*Exercise goal:* Please reproduce, exactly and with nothing added, the line containing "set_optimize_registers true -design" and every line after it to the end of the records.

»»

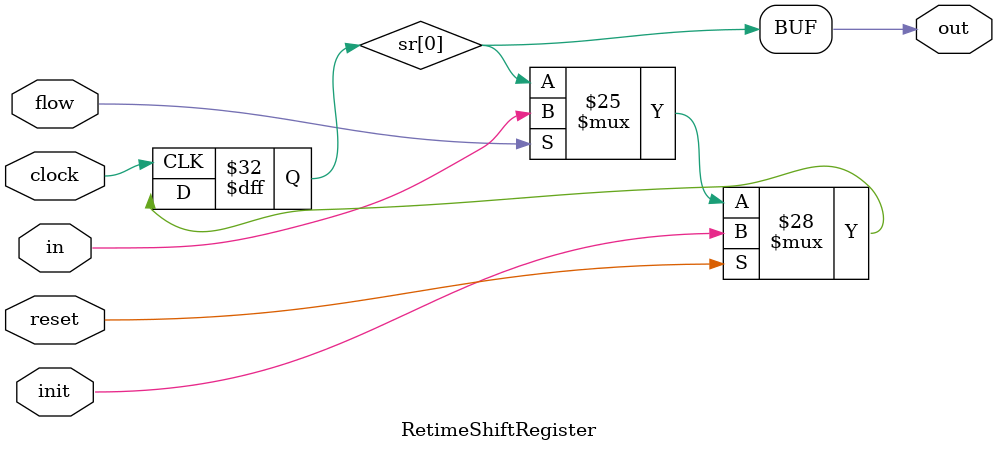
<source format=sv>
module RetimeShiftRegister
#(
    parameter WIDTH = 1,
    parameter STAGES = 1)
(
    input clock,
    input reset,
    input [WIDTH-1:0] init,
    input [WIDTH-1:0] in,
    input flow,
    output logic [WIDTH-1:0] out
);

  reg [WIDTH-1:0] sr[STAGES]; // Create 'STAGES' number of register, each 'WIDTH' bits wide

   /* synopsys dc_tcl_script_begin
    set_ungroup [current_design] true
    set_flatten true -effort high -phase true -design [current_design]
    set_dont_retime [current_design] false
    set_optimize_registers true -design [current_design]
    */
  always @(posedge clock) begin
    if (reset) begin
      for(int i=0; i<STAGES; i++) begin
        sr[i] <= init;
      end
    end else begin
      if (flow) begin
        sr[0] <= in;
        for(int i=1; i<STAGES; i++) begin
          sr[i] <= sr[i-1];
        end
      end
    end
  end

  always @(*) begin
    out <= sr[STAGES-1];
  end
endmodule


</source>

««

*Answer to this exercise:*
    set_optimize_registers true -design [current_design]
    */
  always @(posedge clock) begin
    if (reset) begin
      for(int i=0; i<STAGES; i++) begin
        sr[i] <= init;
      end
    end else begin
      if (flow) begin
        sr[0] <= in;
        for(int i=1; i<STAGES; i++) begin
          sr[i] <= sr[i-1];
        end
      end
    end
  end

  always @(*) begin
    out <= sr[STAGES-1];
  end
endmodule


</source>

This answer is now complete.